▶ Problem requirements
The forum post below covers drive letters in Windows XP. In one to three sentences, explain why XP is likely to make the IDE drive the C drive.

Originally posted by: FlyingPenguin
The IDE is first in the detection list when Windows scans the system for drives, SATA or any other controllers are secondary, so XP is likely to make the IDE drive the C drive.

You can force the issue in a clean install by doing the install with ONLY the SATA drive connected. Then connect the IDE drive after Windows is installed.

If you've already installed Windows you can change the IDE drive's letter, but you can't easily change your boot drive's letter (it can be done but I wouldn't recommend it).

He said that's what he did. Clean installed WinXp in the SATA and then connected the IDE. But this is the normal convention of hardware. IDE's, SATA's, Optical and then logical drives. The only way to fix this is to assign a fixed letter either to the IDE or SATA using Disk Management.
 
AND it's normal for XP to renumber (reletter?) those drives.. Unfortunately. 🙁

In MS OS's < XP, C: was whatever the OS was installed on and then the other drives fell into place after the fact. But I've noticed that XP doesn't do this.

▶ Exercise data
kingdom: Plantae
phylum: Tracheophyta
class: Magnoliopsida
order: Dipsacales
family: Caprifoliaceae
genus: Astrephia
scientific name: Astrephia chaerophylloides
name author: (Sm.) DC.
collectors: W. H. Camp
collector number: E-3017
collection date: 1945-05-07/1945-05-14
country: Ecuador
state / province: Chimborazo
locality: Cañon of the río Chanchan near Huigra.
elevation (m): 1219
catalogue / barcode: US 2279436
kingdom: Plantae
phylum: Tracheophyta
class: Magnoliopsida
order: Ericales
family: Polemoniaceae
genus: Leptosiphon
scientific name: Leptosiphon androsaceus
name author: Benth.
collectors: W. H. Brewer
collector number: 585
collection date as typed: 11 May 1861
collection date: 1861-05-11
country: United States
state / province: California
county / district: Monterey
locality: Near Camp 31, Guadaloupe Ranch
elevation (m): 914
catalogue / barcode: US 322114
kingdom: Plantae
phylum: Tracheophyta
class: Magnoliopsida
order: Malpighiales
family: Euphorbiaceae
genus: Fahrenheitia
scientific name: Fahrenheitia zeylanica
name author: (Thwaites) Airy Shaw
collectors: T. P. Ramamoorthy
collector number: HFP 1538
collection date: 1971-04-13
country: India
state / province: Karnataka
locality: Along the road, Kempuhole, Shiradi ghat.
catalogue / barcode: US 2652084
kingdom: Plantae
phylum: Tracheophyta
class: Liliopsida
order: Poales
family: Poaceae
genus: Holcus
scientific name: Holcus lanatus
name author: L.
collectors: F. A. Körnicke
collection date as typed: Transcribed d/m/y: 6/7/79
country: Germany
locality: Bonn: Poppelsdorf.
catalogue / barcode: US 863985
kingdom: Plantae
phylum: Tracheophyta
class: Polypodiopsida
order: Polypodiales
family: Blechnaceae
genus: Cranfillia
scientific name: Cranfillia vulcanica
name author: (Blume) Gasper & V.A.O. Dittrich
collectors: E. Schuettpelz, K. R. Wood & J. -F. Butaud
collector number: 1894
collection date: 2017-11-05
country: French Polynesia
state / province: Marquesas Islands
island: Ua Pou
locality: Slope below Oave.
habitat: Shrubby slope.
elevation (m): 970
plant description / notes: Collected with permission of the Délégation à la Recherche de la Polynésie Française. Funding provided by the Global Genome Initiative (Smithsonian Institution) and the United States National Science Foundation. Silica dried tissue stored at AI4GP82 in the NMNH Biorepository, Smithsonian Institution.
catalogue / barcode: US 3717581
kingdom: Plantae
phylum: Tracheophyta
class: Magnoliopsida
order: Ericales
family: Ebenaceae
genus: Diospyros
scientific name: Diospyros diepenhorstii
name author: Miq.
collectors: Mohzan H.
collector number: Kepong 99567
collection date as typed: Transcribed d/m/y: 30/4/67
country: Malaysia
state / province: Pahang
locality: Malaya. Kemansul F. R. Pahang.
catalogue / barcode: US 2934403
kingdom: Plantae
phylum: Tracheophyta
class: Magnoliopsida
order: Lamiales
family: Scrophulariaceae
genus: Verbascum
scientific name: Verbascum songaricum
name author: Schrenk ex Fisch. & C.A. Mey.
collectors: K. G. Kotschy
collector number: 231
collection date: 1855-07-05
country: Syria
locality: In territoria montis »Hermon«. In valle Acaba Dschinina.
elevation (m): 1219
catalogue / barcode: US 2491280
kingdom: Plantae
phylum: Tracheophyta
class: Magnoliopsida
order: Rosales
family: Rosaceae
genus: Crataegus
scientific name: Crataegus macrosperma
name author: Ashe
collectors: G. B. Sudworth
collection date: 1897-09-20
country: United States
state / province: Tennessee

▶ Task solution
When Windows scans the system for drives, the IDE is first in the detection list, and SATA or any other controllers come second. XP is therefore likely to give the C letter to the IDE drive.